Posted by: Caroline at December 11, 2003 11:44 AM

Caroline:

But, the Brownites assert, Gordon is now a father and therefore more benign - better understands the problems of parents. How could you possibly suspect that a Gramscian politician might have a cultural engineering agenda???

Posted by: Frank Pulley at December 11, 2003 11:59 AM

Caroline, I do not believe any of it is benign....but it is "marketed" as such.


We are seeing what happens when Labour lets its stream of consciousness have free rein.....and it is the march into a world few people will enjoy....."go to work and give us your children !"

Posted by: Didact at December 11, 2003 12:56 PM

How does Melanie find the time to write her columns when there's so much washing and cleaning to be done?

Posted by: Bob at December 11, 2003 04:52 PM

Writing a coulmun takes little time Bob......look at all the stuff Blair does when he is suppoosed to be PM....he just delegates to Gordon

Posted by: Didact at December 11, 2003 05:58 PM

How does a smart-ass like Bob find time to troll around the blogs in order to find fodder for his scintilating wit? He must be in constant demand elsewhere.

Posted by: Frank Pulley at December 11, 2003 06:00 PM

Didact - Blair doesn't delegate a thing to anyone. Blair is the only person in the world with the answers to everything, so he has to micromanage ever single aspect of Britain, including stepping inside your home to manage your parenting and what your children eat and drink and what TV programmes they are allowed to watch.

He is a truly creepy individual.

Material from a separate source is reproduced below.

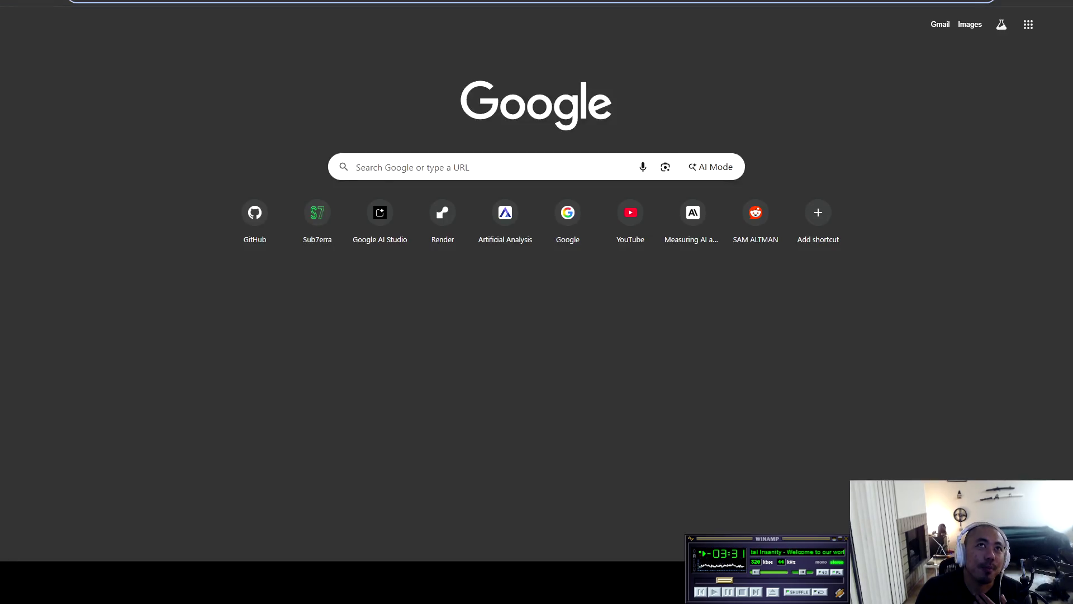
Open the Render homepage from the new-tab shortcut.
left_click(442, 215)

Has anyone else noticed that he is looking more and more like Michael Barrymore?

Posted by: Caroline at December 12, 2003 03:49 PM

It takes a village ... to raise an idiot!

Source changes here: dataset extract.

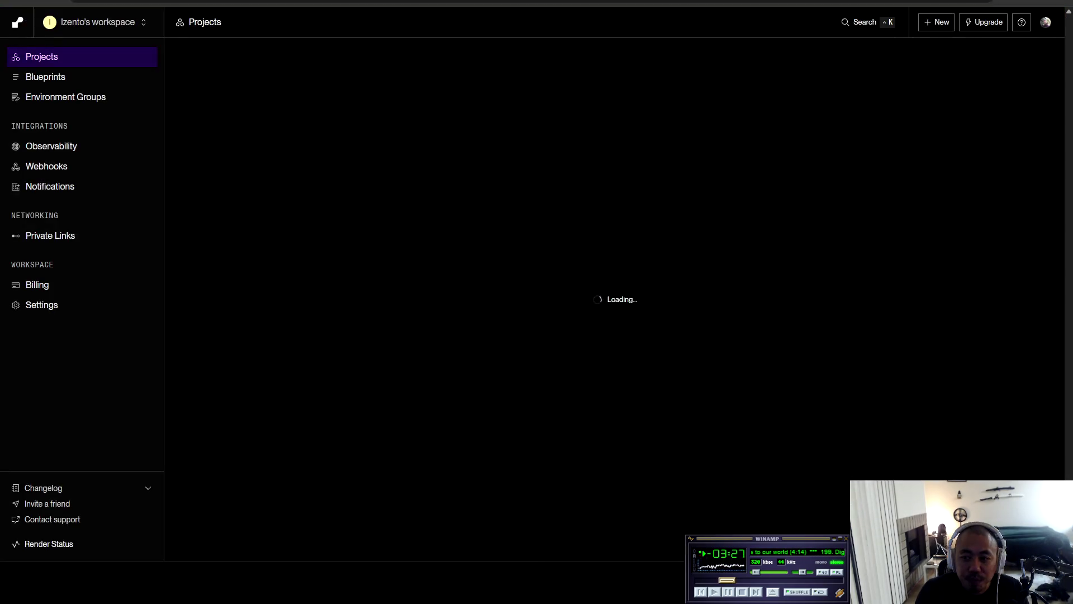
left_click(292, 173)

Posted by: Tarelasi at December 12, 2003 04:38 PM

What village raised Blair?

Posted by: Caroline at December 12, 2003 07:04 PM

You bet your life that Leo and Browns kid won't be left to Sure Start.

Posted by: Peter Bocking at December 13, 2003 10:58 PM

Pro-Children Policy: Family Wage

Give my husband a decent Family Wage so that women like me are not FORCED TO WORK (outside the home)!

I've got more important things to do... like be a MOTHER and raise my children properly.

Posted by: Karen at December 14, 2003 01:35 PM

No, Karen, it is not society's responsibility to "give your husband a decent wage". He is obviously being paid what he can command in the marketplace. But, being a family man, he should be able to take much more of his income home with him. What I would say is, stop imposing tax penalties on families where only one parent works. Society is better off when mothers are at home to care for their young. Gordon Brown and Tony Blair are destructive people who want to destroy the family and get everyone out working for the state. They prove time after time, by their actions, that they are out to destroy the cohesion of society.

Posted by: Caroline at December 14, 2003 02:19 PM

First of all to Caroline - well said! As to the issue of two parent families getting by on one wage - I would suggest that we only have to look to a strange 'symbiotic' relationship between feminists and extremely wealthy 'patriarchal' busisnesman for it was with the help of the 'Rockafellers' of this world that encouraged masses of women to join the workforce - thus cheapening the the cost of labour.

Posted by: Philip Lewis at December 14, 2003 08:08 PM

Actually, Didact, the quote is 'give me the boy at seven and I shall give you the man' and it relates to the Jesuits.

Posted by: mmm at December 18, 2003 10:54 AM

Mediocrity knows nothing higher than itself, but talent instantly recognizes genius.